Portiere promettente, membro di una nazionale di calcio che veniva data largamente per favorita, Barbosa (1921-2000) divenne il capro espiatorio di una sconfitta che segnò la storia del Brasile anche oltre il calcio.

Ai mondiali del 1950, giocati in casa, il Brasile aveva infatti la vittoria in pugno. Sembrava cosa fatta: nel giorno della finale i giornali ne preannunciavano già il trionfo, le sfilate di tifosi per le strade erano iniziate dal giorno prima e anche il merchandising dell’epoca aveva giocato d’anticipo, diffondendo da subito prodotti inneggianti ai campioni del mondo brasiliani.

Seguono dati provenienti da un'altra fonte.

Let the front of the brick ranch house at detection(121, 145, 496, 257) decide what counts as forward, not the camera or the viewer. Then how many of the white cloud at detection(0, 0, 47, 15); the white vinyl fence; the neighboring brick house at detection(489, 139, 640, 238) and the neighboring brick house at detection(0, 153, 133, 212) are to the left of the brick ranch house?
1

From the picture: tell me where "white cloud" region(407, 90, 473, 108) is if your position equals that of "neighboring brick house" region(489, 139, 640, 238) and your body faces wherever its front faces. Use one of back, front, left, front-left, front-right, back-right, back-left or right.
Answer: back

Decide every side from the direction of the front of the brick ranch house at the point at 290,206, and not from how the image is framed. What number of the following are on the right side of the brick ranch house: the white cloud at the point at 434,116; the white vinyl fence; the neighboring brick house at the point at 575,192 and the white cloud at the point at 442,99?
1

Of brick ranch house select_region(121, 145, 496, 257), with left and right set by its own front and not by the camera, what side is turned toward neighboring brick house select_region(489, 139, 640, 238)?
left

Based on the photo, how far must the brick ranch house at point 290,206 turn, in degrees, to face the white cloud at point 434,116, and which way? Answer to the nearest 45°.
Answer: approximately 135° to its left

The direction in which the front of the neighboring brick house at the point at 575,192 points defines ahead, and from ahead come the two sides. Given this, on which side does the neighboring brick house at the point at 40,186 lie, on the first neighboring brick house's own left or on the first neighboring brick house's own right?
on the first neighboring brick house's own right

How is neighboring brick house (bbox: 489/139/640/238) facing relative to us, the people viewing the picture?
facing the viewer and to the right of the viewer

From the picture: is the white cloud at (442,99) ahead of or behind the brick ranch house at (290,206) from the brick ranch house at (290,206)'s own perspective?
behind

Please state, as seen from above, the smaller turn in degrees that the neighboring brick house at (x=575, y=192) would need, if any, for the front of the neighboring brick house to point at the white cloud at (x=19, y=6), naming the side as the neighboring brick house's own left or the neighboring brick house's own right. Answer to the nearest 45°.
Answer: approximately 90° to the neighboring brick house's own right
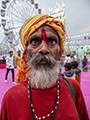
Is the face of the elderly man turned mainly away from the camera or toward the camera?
toward the camera

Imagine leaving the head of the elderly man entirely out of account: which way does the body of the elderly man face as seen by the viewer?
toward the camera

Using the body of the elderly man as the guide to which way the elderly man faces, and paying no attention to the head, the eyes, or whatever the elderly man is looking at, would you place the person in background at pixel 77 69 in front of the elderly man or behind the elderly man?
behind
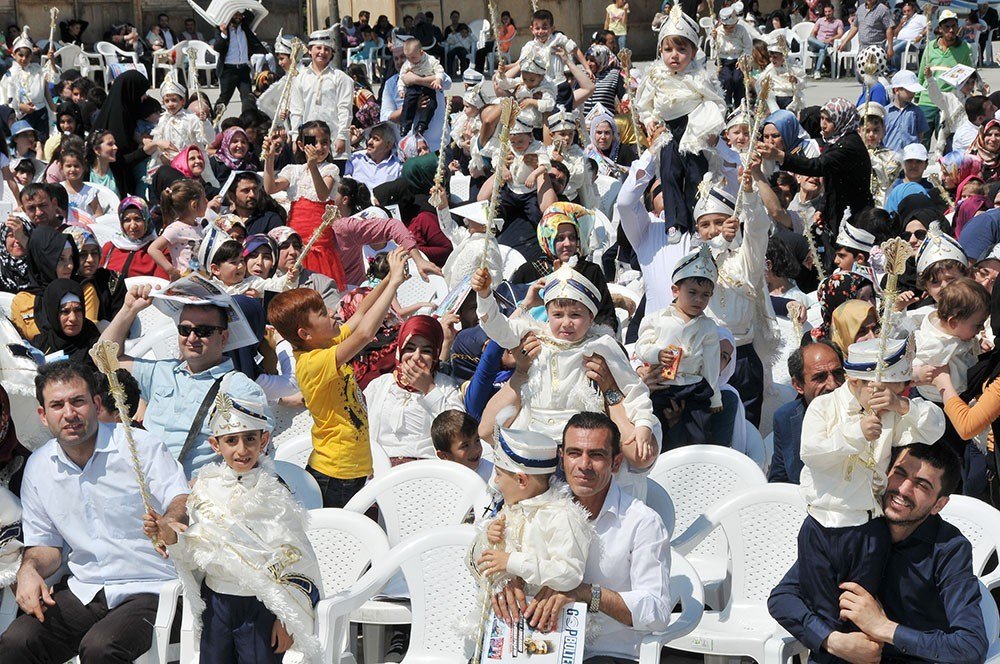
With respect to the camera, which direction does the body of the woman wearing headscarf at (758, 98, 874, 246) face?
to the viewer's left

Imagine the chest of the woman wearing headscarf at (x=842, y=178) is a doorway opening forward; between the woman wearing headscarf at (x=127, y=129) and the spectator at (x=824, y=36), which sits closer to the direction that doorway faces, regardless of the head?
the woman wearing headscarf

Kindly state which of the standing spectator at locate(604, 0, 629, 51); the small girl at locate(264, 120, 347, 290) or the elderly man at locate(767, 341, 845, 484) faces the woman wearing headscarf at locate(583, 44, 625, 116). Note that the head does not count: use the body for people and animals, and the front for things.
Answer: the standing spectator

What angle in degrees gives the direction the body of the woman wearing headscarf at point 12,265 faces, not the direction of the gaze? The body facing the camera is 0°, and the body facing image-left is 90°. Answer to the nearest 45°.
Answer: approximately 315°
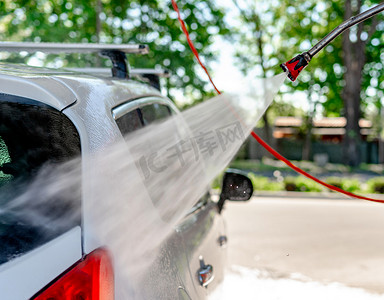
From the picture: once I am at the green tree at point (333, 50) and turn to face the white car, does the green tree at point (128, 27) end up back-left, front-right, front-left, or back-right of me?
front-right

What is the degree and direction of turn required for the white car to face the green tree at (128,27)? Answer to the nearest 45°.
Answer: approximately 45° to its left

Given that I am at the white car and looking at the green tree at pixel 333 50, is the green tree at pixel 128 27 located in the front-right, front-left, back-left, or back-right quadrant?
front-left

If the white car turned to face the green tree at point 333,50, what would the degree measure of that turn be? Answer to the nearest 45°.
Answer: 0° — it already faces it

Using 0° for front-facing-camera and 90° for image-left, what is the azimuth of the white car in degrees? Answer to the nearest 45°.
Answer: approximately 225°

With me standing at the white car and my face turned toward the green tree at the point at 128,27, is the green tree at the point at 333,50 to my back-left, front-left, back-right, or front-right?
front-right
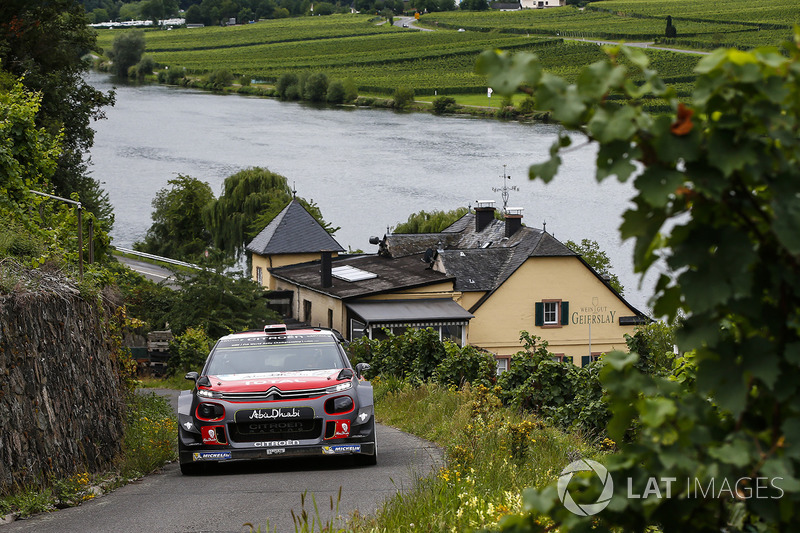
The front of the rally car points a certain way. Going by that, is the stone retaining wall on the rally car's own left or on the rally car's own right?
on the rally car's own right

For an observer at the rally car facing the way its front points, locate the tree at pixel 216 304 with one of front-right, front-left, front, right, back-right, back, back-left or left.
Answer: back

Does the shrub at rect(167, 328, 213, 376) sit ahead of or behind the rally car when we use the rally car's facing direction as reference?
behind

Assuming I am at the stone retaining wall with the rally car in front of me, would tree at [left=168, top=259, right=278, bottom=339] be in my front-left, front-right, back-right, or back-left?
front-left

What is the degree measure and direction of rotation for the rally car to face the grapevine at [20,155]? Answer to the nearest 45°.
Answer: approximately 135° to its right

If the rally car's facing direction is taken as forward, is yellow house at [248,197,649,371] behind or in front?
behind

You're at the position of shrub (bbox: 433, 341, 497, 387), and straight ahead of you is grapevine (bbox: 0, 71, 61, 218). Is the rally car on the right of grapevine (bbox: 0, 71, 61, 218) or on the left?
left

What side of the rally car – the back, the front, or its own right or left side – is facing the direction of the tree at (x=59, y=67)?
back

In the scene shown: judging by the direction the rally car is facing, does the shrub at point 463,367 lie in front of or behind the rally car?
behind

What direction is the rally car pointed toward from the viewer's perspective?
toward the camera
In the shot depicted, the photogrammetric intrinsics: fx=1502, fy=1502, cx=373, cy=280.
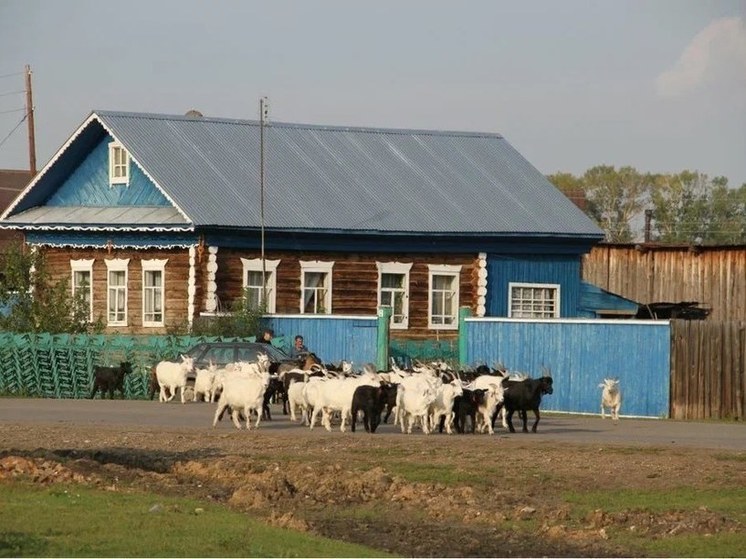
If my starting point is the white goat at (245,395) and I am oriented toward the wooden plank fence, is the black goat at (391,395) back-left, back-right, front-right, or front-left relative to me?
front-right

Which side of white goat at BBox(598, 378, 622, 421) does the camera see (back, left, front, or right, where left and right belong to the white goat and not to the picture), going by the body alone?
front

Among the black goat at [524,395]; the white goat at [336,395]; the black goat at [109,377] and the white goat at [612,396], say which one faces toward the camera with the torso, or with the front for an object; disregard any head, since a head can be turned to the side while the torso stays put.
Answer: the white goat at [612,396]

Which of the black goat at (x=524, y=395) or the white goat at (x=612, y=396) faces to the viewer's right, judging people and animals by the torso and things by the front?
the black goat

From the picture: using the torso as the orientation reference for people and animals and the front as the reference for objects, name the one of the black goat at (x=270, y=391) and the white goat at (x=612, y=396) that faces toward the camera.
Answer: the white goat

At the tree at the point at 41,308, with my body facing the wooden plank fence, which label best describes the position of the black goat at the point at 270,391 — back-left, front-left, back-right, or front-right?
front-right

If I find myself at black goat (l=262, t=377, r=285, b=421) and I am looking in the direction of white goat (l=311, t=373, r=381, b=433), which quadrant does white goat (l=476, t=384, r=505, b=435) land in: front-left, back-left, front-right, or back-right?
front-left

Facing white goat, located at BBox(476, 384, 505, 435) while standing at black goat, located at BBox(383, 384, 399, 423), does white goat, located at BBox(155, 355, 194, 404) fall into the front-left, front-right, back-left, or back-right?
back-left

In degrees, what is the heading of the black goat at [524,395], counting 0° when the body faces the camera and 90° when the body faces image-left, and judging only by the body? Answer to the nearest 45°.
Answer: approximately 270°

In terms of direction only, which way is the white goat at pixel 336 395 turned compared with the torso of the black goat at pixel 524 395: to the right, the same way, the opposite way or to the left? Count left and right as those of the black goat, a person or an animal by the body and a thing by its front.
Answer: the same way
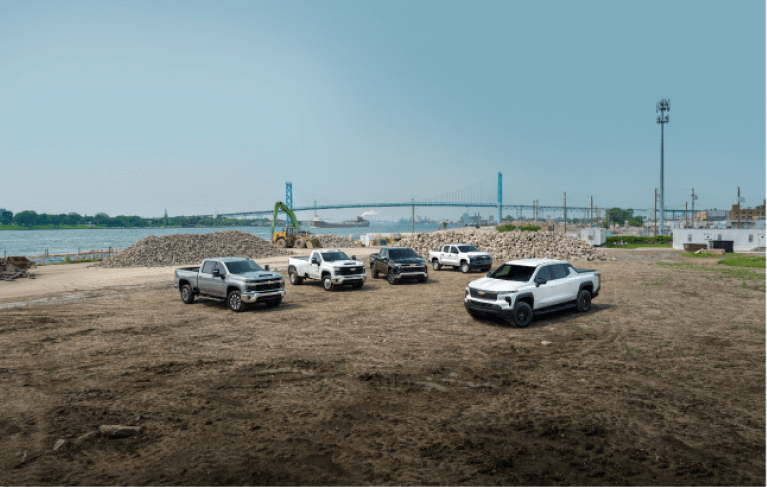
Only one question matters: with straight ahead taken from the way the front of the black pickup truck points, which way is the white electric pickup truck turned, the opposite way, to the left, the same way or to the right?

Persino il generale Mendes de Morais aveva salutato la vittoria del Brasile in un infervorato discorso poco prima dell’incontro.

Il primo tempo della partita contro l’Uruguay non fu particolarmente entusiasmante. All’inizio del secondo tempo il gol del Brasile era stato visto come la consacrazione della vittoria, ma al 66’ una rete della squadra avversaria aveva portato il silenzio nel campo. Poco male, perché alla squadra carioca sarebbe bastato anche un pareggio per aggiudicarsi il titolo.

Al 79’ la svolta: i duecentomila tifosi presenti nello stadio videro l’uruguaiano Ghigghia calciare il pallone dritto in rete, senza che Barbosa riuscisse a pararlo. Per la squadra dell’Uruguay, che mirava a concludere la partita con una onorevole sconfitta, fu il gol della vittoria. Per Barbosa fu un indelebile marchio d’infamia e su di lui ricadde la condanna di tutti i brasiliani.

La sconfitta passò alla storia col nome di Maracanazo, dallo stadio in cui venne disputata la partita. Decine di suicidi, innumerevoli casi di depressione, gente finita sul lastrico per essersi scommessa tutto sulla vittoria brasiliana. E ancora: furono indetti tre giorni di lutto nazionale, per due anni la nazionale brasiliana non disputò alcuna partita, i colori della squadra da bianco e celeste mutarono in verde e oro.

La vita di Barbosa cambiò radicalmente e non si sarebbe più disfatto, per i restanti cinquanta anni della sua vita, dell’immagine di responsabile della disfatta. Disfatta non di una squadra di calcio, ma di una intera nazione.

Convinti ancora che siano gli italiani quelli più bravi a perdere le partite di calcio come fossero guerre?